There is no truer expression of the McLuhan Equation than the human microphone put into practice at Occupy Wall Street. The action is a simple call and response, an amplification of a a single voice through a crowd without the use of speakers or microphones (disallowed at Zuccotti Park and other public meeting spaces). The human mic transforms every listener into an active participant - an embodiment of the message. According to McLuhan, “the message” is the change that a new innovation brings to the public sphere, “the medium” is the extension of self, and the relationship between the two - the socio-cultural change the medium engenders - is the point of interest.
I participated in the People’s Assembly organized by OccupyFood Justice in support of the seed organizations, farmers and food NGOs that filed suit against Monsanto for transgenic crop contamination. Before speaking, I was absolutely terrified of the people’s microphone. I was worried I would not be able to get my message across and that I would feel silly waiting for responses or hearing my words repeated back to me.
Not so.
The space in between - where meaning was created - was palpable. The slow chorus transformed words into messages and listening into engagement. The words I spoke were no longer mine, because every person who spoke them did so in their own voice, with their own emphasis and intonation. Perhaps they struggled with some of the words as they said them (as I did with some of the other speakers) or maybe they felt their conviction grow stronger as they spoke truths that resonated (which I also experienced). Regardless, speaking the words changed our relationship to them. We were, at once, responding to and embodying individual voices and something deeper and collective. In that moment, the words - and all that they held - belonged to all of us.

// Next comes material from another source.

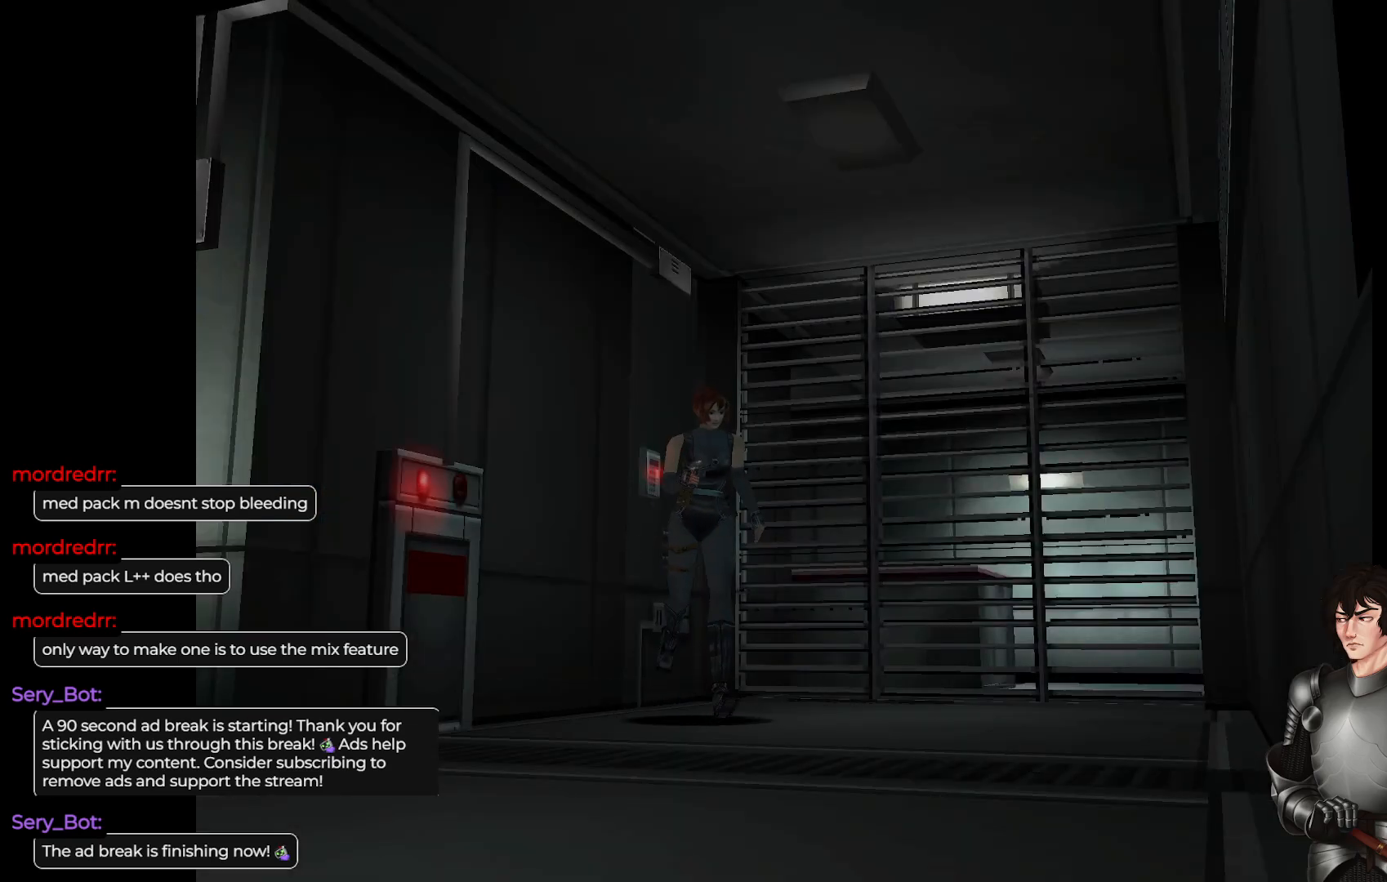
{"buttons": ["L1"], "left_stick": "up", "right_stick": "center", "events": []}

Political philosopher Antonio Gramsci said in his prison notebooks, “Each man participates in a particular conception of the world, has a conscious line of moral conduct, and therefore contributes to sustain a conception of the world or to modify it, that is to bring into being new modes of thought.” In other words, we have the power to maintain or transform the way we see the world.
Gramsci was a Marxist who believed that control of the wealthy within the capitalist system was maintained not only by political and economic might, but also ideologically by fostering a one percent culture that the bourgeois made the norm for the 99 percent. The Occupy movements we are in the midst of are what Gramsci would call attempts to overthrow the cultural hegemony and reclaim world views that more accurately reflect our truths and values.